Bestimmt wurden sie inzwischen gegessen, zu Saft gepresst oder zu einem
leckeren Kuchen gebacken. Ihr Leben hatte also einen Sinn. Und ich? Ich hänge
hier fest und niemand braucht mich.“
Während die Meise
ihr Federkleid putzte, überlegte sie, wie sie dem Apfel bei diesem Dilemma
helfen konnte. „Weißt du“, begann sie nach einiger Zeit, „der Sinn des Lebens ist
oft wie ein Sonnenstrahl, der sich hinter dem Nebel versteckt. Manchmal ist er
wie verschleiert. Manche suchen ihn ihr ganzes Leben lang und denken, er muss doch
groß und sichtbar sein – so wie vielleicht ein Bratapfel zur Weihnachtszeit.
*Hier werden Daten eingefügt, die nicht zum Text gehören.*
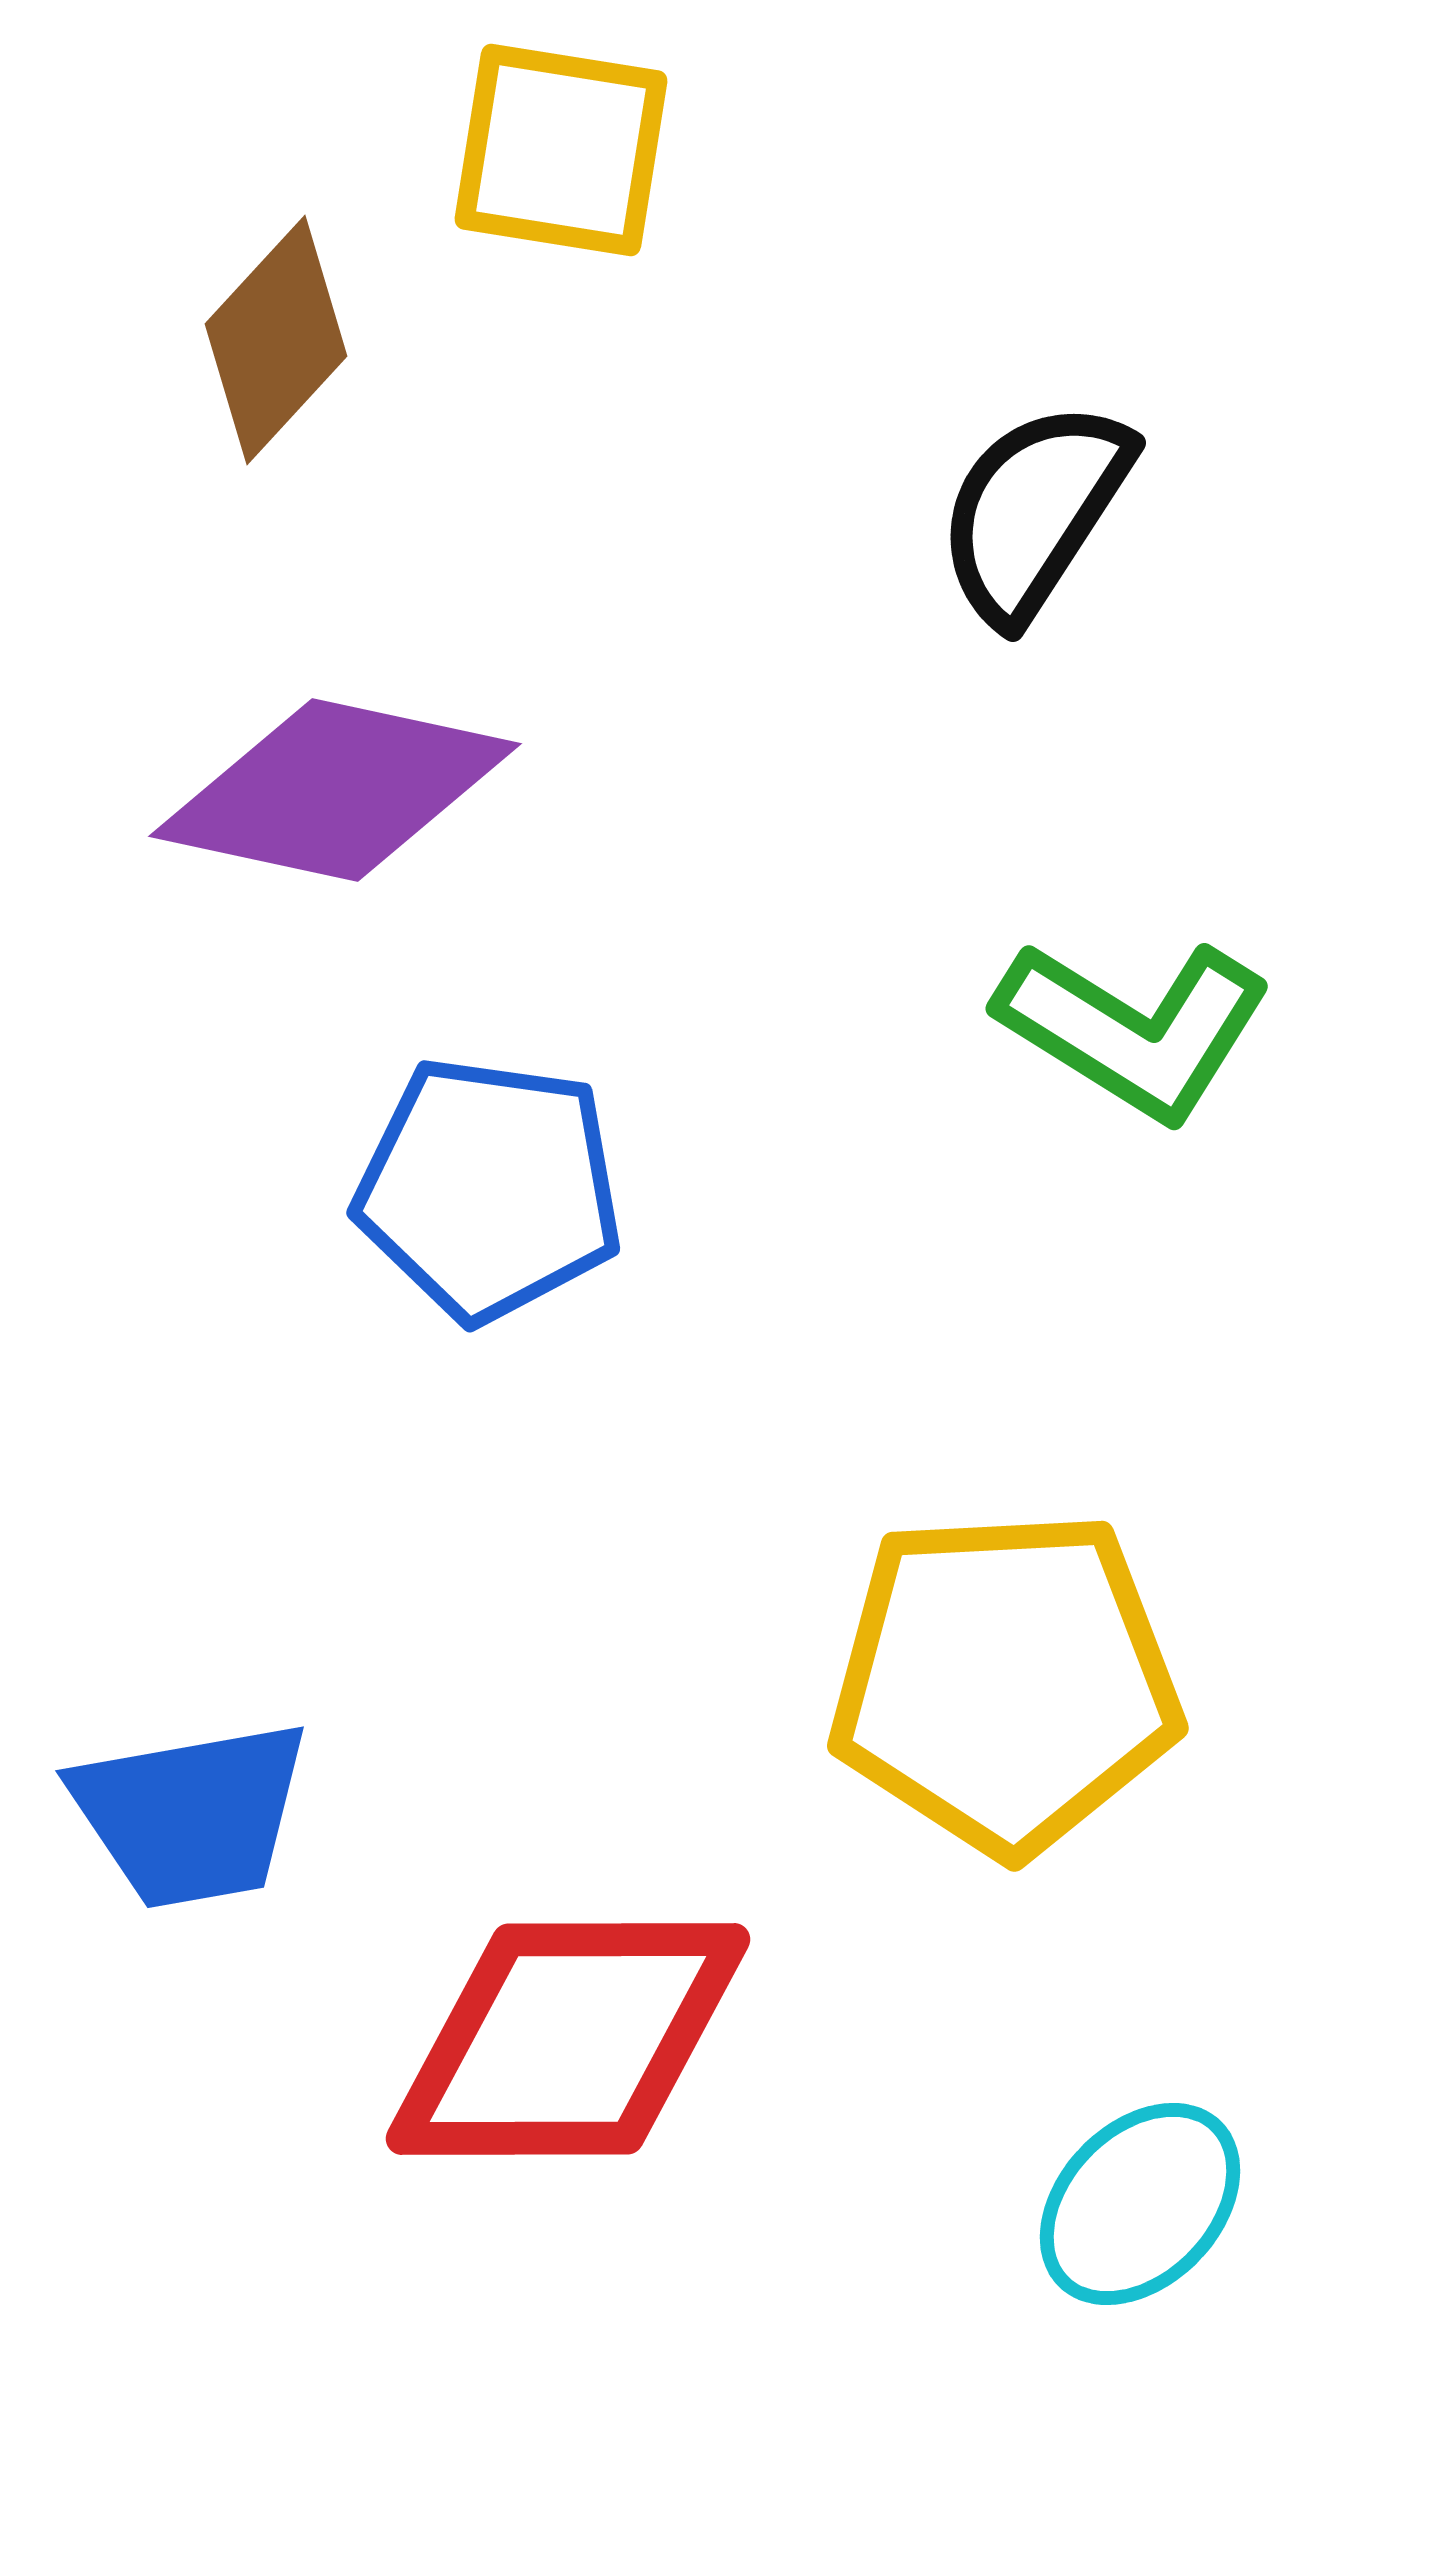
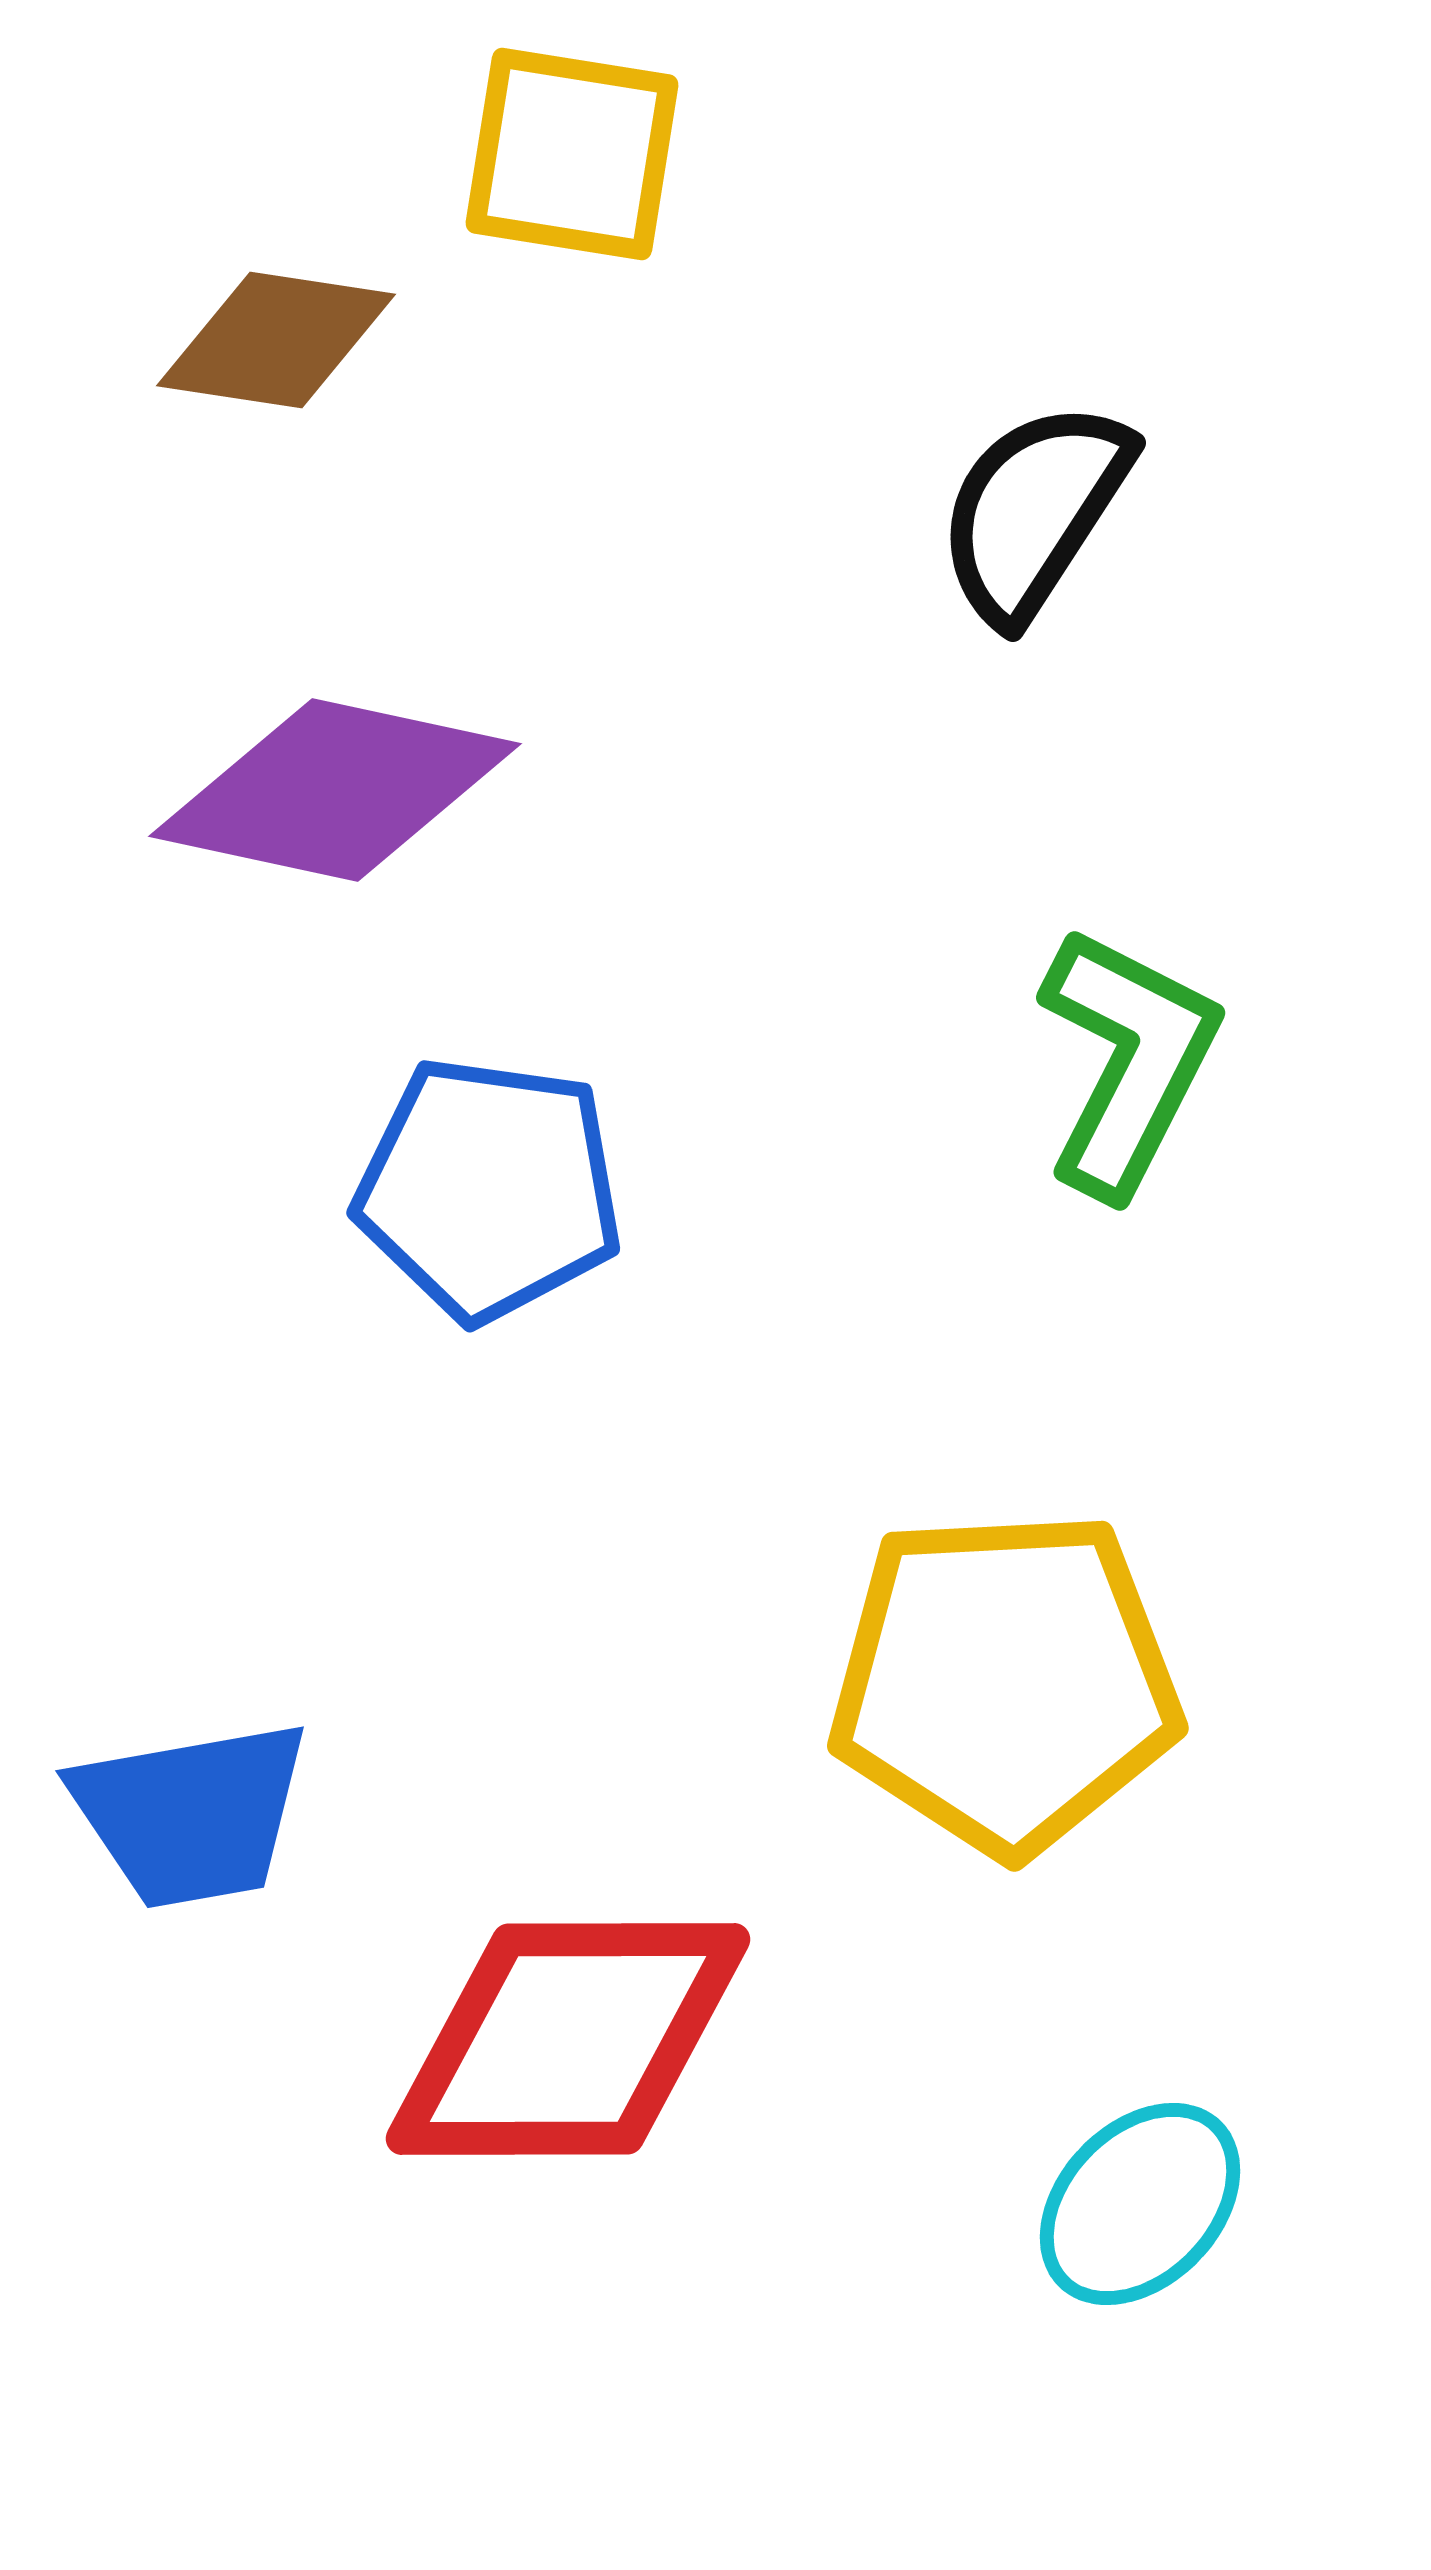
yellow square: moved 11 px right, 4 px down
brown diamond: rotated 56 degrees clockwise
green L-shape: moved 6 px left, 32 px down; rotated 95 degrees counterclockwise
Dabei steckt Sinn oft im Stillen oder gar im Dasein selbst. Verstehst du? Vielleicht
ist es deine Aufgabe, einfach nur zu sein und zu warten, bis sich zeigt, wofür
du gebraucht wirst.“
Der Apfel runzelte
nachdenklich seine rote Schale. „Aber wie erkenne ich ihn denn? Was muss ich
tun, damit ich einen Sinn habe? Oder kann ich so bleiben, wie ich bin?“, fragte
er den kleinen Vogel unsicher.
Die Meise blickte derweil
in die Weite: „Ich glaube“, meinte sie dann, „manchmal ist der Sinn nicht das, was
wir tun, sondern wie wir sind. Geduldig zu warten, freundlich zu sein, anderen
Hoffnung zu geben, selbst wenn niemand hinschaut. Und vergiss nicht, dass auch du
und ich Teil von etwas ganz Großem sind – und vielleicht merkst du erst, wenn
du loslässt, was du alles bewirken kannst.“
„Glaubst du, dass
es schlimm ist, dass ich den Sinn meines Lebens noch nicht kenne?“
fragte der Apfel nachdenklich.
Die Meise
lächelte: „Ich denke, dass es überhaupt nicht schlimm ist. Manchmal zeigt sich
der Sinn schon früh im Leben. Manchmal aber auch erst später und ganz oft ganz
anders, als man erwartet.“
Der Apfel dachte
lange über die weisen Worte der Meise nach. „Denkst du, ich muss loslassen“,
wollte sie von dem Vogel wissen, und fügte an: „aber ich habe Angst vor dem
Fallen. Vielleicht zerberste ich in 1000 Stücke.“ Allein die Vorstellung ließ
den Apfel erschaudern.
Sanft pickte die
Meise am Stiel des Apfels. „Weißt du, lieber Apfel, es erfordert großen Mut
loszulassen, da man nicht weiß, was dann kommt. Doch manchmal ist das Loslassen
die Lösung und der Anfang von etwas ganz Neuem. Was, wenn du den Sinn deines
Lebens nur dann erkennen kannst, wenn du vertraust und loslässt?“
Beide schwiegen
für eine ganze Weile. Dann fragte der Apfel: „Wirst du bei mir bleiben, bis ich
mich traue, mich fallen zu lassen?“
„Ich verspreche es
dir“, antwortete die Meise und fügte verschmitzt hinzu, „es sei denn, es dauert
noch den ganzen Winter.“
In dem Moment, als der Apfel über die Worte der Meise schmunzelte und ihm bewusst wurde, dass er eine Entscheidung treffen musste, ließ er mutig los. Jetzt oder nie! Entschlossen, wie viele andere
Äpfel es bereits vor ihm getan hatten, fiel er durch die kühle Luft, und zersprang, als er am Boden
angekommen war, auf einem großen Stein, der sich unter dem Baum befand, in viele kleine Teile.
Schon bald kamen
Ameisen, Würmer, ein Igel und auch die Meise, um sich an dem zu laben, was vom
Apfel für sie übriggeblieben war.
Und so wurde aus
dem Apfel, der sich nutzlos gefühlt hatte, Nahrung und Freude für viele hungrige
kleine Tiere. Der Sinn des Lebens zeigt sich oft auf eine Weise, die man sich
nie hätte träumen lassen.
Vielleicht liegt
der Sinn des Lebens aber auch einfach nur darin, zu vertrauen und loszulassen, wenn
es Zeit dafür ist. Und bis dahin findet man den Sinn in kleinen Momenten der
Verbundenheit und darin, sich mutig dem Wandel hinzugeben.